Signposts: Tromsø
Nickel van Duijvenboden (NL) & Marie Nerland (NO)
A reading, a reflective walk, a quiet drift, a correspondence, a playful pedestrian exploration… how do walking a distance, writing letters and (not) speaking interrelate? Starting from Small Projects, Marie Nerland and Nickel van Duijvenboden will lead the way on a shared walk. En route, certain sites and their specificity will serve as cues to read portions of text that were drawn into their exchange on the topic of walking and writing, with the aim of exploring a sense in which correspondence can be approached as a ‘conversation with ghosts’.
‘I once spoke to someone about the activity of exchanging letters as a means of measuring distance. There’s the distance implied by posting a piece of mail, the amount of time it takes, the stamps and traces and creases it collects along the way; in other words, the physical distance. But there is also the distance of minds, which may in fact be so aligned as to cancel any physical distance. Letters trace the incompatibility of thought. This is all about the question, to what extent do you and I differ – are we ‘of one mind’? – but also to what extent the you that I am conjuring in my writing differs from the real you, and in what sense the writer of the letters is of a piece with me. It is perhaps in this sense that exchanging letters is like a conversation with ghosts.’
[…]
‘Rebecca Solnit writes in her book Wanderlust that walking, ideally, is a state in which the mind, the body, and the world are aligned, as though they were three characters finally in conversation together, three notes suddenly making a chord. That the mind is a landscape as such – and walking is one way to traverse it.’
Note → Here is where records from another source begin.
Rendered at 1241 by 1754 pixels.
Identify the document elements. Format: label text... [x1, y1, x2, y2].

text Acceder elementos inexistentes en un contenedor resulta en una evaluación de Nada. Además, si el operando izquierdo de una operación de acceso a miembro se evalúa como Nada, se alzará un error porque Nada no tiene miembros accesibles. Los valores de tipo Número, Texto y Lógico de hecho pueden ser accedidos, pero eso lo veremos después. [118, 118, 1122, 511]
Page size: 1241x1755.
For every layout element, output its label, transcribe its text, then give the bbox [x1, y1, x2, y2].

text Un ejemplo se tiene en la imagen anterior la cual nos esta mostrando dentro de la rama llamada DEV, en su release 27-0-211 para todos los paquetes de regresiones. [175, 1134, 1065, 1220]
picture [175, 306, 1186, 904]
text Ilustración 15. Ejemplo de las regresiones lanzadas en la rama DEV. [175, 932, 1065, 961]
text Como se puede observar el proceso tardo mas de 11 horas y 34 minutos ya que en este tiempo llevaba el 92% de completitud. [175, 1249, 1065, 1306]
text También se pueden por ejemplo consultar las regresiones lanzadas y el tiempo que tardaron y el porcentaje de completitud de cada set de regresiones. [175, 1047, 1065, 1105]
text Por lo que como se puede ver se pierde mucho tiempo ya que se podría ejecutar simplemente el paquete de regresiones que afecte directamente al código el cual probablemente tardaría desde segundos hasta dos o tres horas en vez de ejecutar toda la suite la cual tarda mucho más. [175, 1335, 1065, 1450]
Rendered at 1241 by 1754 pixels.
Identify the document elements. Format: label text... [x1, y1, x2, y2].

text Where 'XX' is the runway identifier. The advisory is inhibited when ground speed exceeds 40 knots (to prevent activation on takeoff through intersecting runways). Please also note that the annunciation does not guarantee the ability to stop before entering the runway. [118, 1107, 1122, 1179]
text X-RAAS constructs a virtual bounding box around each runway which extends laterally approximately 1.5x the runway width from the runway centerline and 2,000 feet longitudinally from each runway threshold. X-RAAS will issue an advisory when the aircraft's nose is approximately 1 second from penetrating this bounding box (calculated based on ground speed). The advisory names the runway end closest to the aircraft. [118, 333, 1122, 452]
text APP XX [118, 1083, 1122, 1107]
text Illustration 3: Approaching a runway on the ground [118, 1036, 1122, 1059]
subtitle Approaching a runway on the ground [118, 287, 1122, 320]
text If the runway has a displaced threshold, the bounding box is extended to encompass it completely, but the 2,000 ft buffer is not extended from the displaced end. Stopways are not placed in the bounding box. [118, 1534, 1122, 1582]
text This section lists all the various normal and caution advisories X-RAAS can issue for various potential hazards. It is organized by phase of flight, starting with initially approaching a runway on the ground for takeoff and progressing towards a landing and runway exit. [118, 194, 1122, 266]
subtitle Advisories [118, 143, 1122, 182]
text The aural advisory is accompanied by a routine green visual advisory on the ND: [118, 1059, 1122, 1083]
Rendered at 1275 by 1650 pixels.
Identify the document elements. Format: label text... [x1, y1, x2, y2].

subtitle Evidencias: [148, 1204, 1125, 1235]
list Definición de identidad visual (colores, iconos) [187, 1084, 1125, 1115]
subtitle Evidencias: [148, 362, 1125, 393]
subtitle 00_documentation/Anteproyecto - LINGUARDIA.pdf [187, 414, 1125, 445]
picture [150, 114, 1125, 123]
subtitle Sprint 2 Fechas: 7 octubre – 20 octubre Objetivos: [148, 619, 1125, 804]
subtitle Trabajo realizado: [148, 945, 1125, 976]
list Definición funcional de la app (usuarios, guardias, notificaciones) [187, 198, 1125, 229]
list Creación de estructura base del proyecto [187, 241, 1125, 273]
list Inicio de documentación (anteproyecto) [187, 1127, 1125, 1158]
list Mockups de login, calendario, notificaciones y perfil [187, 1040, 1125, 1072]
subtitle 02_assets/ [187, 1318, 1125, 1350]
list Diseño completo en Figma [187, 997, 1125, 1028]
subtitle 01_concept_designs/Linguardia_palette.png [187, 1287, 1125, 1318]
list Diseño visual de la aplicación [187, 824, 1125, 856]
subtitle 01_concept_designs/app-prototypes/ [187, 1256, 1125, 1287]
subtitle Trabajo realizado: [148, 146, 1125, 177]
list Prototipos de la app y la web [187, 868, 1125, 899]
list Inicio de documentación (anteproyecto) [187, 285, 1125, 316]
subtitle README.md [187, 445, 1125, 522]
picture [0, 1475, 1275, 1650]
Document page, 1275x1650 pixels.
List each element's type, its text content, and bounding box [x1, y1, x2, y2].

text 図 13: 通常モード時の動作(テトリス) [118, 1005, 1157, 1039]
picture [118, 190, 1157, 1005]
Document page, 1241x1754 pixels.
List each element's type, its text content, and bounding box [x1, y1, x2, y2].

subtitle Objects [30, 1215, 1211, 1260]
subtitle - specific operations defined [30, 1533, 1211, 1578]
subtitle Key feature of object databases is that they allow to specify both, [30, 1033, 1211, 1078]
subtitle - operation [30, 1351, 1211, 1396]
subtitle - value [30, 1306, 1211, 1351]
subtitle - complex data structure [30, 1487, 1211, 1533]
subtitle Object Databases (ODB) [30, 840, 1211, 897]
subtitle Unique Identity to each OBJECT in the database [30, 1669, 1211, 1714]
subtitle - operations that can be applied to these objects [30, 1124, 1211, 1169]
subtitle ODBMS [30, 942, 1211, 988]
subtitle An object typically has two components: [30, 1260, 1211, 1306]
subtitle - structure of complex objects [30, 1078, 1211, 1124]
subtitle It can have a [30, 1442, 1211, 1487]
Nickel van Duijvenboden has been active as a writer, a visual artist and most lately as a singer. His long-standing preoccupation with the written correspondence and the discovery of voice have disrupted his relationship with art. He is currently finishing a project called *Post*, which consists of an artist’s book, a record and a film, and which details this process.
Marie Nerland is an artist and a curator. She has been working with different collaborative performance-based projects, of her most recent projects was a lecture performance at Landmark, Bergen Kunsthall. In 2008 she founded Volt, a long-term curatorial initiative that commissions and presents new projects by contemporary artists in Bergen.
An earlier iteration of the project took place at the Hordaland Kunstsenter in Bergen last year.
The project is supported by The Mondriaan Fund.